Data in this exercise:
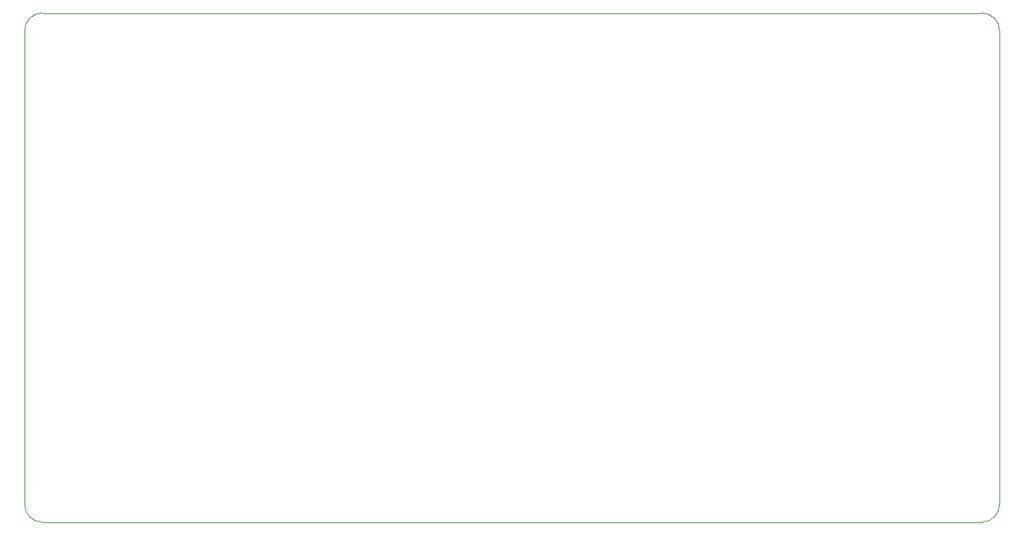
<source format=gbr>
%TF.GenerationSoftware,KiCad,Pcbnew,9.0.3*%
%TF.CreationDate,2025-10-07T23:40:21-05:00*%
%TF.ProjectId,MoistureSensor1,4d6f6973-7475-4726-9553-656e736f7231,1.0.0*%
%TF.SameCoordinates,Original*%
%TF.FileFunction,Profile,NP*%
%FSLAX46Y46*%
G04 Gerber Fmt 4.6, Leading zero omitted, Abs format (unit mm)*
G04 Created by KiCad (PCBNEW 9.0.3) date 2025-10-07 23:40:21*
%MOMM*%
%LPD*%
G01*
G04 APERTURE LIST*
%TA.AperFunction,Profile*%
%ADD10C,0.050000*%
%TD*%
G04 APERTURE END LIST*
D10*
X97000000Y-72000000D02*
G75*
G02*
X99000000Y-70000000I2000000J0D01*
G01*
X99000000Y-128000000D02*
X206000000Y-128000000D01*
X97000000Y-72000000D02*
X97000000Y-126000000D01*
X206000000Y-70000000D02*
G75*
G02*
X208000000Y-72000000I0J-2000000D01*
G01*
X99000000Y-128000000D02*
G75*
G02*
X97000000Y-126000000I0J2000000D01*
G01*
X206000000Y-70000000D02*
X99000000Y-70000000D01*
X208000000Y-126000000D02*
G75*
G02*
X206000000Y-128000000I-2000000J0D01*
G01*
X208000000Y-126000000D02*
X208000000Y-72000000D01*
M02*

</source>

Activity: Take every line from the data that includes the word "APERTURE".

Reply to the exercise:
G04 APERTURE LIST*
G04 APERTURE END LIST*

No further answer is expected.